“我和她同一天出生,”杜明茶平静问,“她年纪小,我呢?”
邓言深心里一惊。
一直以来,杜明茶表现的太过独立,让他忘记了,其实她也成年不久。
会哭的孩子有奶吃。
杜明茶从来不哭不闹,不争不抢,在邓言深眼中,就成了可以妥协的那个。
就像现在,邓言深思考的问题,仍旧是如何说服杜明茶,将名额让给邓斯玉。
他心中愧疚,遥看着老师匆匆走来,杜明茶跟在老师身后过去,邓言深快走几步跟上,忍不住说:“明茶,要不我们再找老师聊一聊,让你和斯玉都上台,好不好?”
杜明茶笑了:“你这是想挑软柿子捏?准备再用这种手段把其他人挤下去?”
顾乐乐:“呸。”
白陶陶:“he~tui!”
邓言深说:“也不是这个意思,就是……哎,你怎么这么犟?”
他有些气急败坏,眼看杜明茶推开舞蹈房的门,邓斯玉还在忍着气,柔声劝邓言深:“哥哥,您别生气呀,好好和明茶说,她会理解我们。”
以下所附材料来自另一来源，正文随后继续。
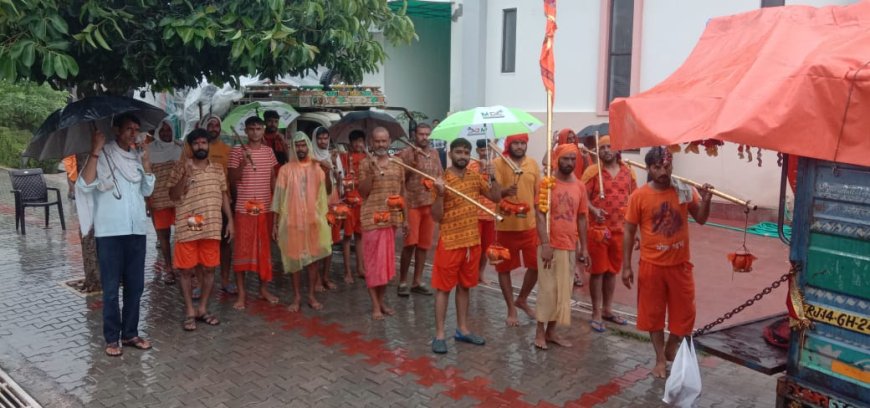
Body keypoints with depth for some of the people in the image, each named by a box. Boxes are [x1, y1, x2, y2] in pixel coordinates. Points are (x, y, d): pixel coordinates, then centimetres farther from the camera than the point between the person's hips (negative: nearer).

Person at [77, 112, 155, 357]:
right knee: (111, 287, 1)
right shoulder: (103, 155, -5)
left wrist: (146, 162, -3)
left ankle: (130, 334, 21)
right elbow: (85, 185, -18)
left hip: (136, 230, 5)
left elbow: (147, 191, 6)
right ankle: (112, 338, 11)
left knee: (135, 285, 10)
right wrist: (95, 151, -22)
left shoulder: (137, 156, 10)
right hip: (109, 231, -5)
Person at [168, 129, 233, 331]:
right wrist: (185, 176, -20)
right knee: (187, 270, 4)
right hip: (187, 228, -3)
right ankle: (190, 312, 14)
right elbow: (173, 196, -6)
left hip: (212, 228, 3)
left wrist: (230, 220, 7)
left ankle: (203, 309, 20)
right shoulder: (181, 168, -2)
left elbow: (224, 195, 12)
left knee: (209, 269, 8)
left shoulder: (218, 169, 8)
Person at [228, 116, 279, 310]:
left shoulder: (269, 151, 8)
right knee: (242, 249, -1)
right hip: (244, 208, -3)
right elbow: (232, 181, -6)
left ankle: (264, 288, 22)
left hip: (266, 207, 4)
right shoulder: (237, 151, -3)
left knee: (265, 248, 10)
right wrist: (243, 162, -20)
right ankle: (241, 293, 6)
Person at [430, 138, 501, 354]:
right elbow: (436, 217, -13)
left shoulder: (475, 177, 5)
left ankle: (462, 329, 26)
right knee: (443, 288, 2)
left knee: (465, 286, 15)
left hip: (472, 241, 6)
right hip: (450, 243, -5)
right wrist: (440, 194, -29)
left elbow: (495, 197, 11)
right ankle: (439, 335, 9)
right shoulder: (442, 181, -12)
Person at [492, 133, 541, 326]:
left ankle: (522, 299, 31)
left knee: (536, 265, 7)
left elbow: (538, 194, 11)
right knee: (505, 268, 6)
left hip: (530, 224, 4)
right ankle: (511, 309, 22)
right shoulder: (498, 163, -8)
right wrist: (505, 192, -37)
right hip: (506, 225, -3)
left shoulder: (533, 164, 5)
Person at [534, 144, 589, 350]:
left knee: (563, 290, 9)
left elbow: (581, 218, 12)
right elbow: (540, 215, -11)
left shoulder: (580, 186, 8)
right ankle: (540, 331, 12)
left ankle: (551, 331, 20)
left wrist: (584, 247, 10)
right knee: (548, 289, 0)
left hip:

止住步子,邓言深提高声音:“杜明茶,你可得好好想清楚,现在邓家就是你唯一的依靠。没了我们护着你,你以后还打算仰仗谁?”
话音未落,舞蹈房的门开了。
一双修长白皙的大手握住杜明茶的手腕。
身着浓色衬衫的沈淮与露出一张脸来,面容冷静,薄唇深眸,眉目如画。
月光跃过,落了一身,好似他披月而来。
沈淮与将杜明茶拉到自己身侧,低头看她,确认她没有哭泣。
视线从瞬间愣住的邓言深和惊愕不已的邓斯玉身上掠过。
沈淮与居高临下地望着邓言深,语调平和:“仰仗我,你有意见么?”
第37章湿润“我们不是在海棠市。”……
邓斯玉终于看清沈淮与的脸,也看到他握住杜明茶手腕的手。
以一种护崽的姿态。
顾乐乐和白陶陶两个小家伙一左一右站在沈淮与旁边,防备地看着邓斯玉,朝她吐吐舌头,还做了个鬼脸。
脑袋像轰地一下炸开惊雷。
邓斯玉张了张口,然而声音全部堵在咽喉之中,无法出来。
她终于明白了,终于明白为什么顾乐乐和白陶陶会这么护着杜明茶。
想想也是,杜明茶为顾乐乐做家教,近水楼台先得月,与沈淮与的接触必然少不了。一来二往,交情也就这么结下……
近十秒,邓言深才惊诧开口:“二——”
沈淮与将杜明茶拉进房门,将门关上,隔断邓言深没有出口的后半句话。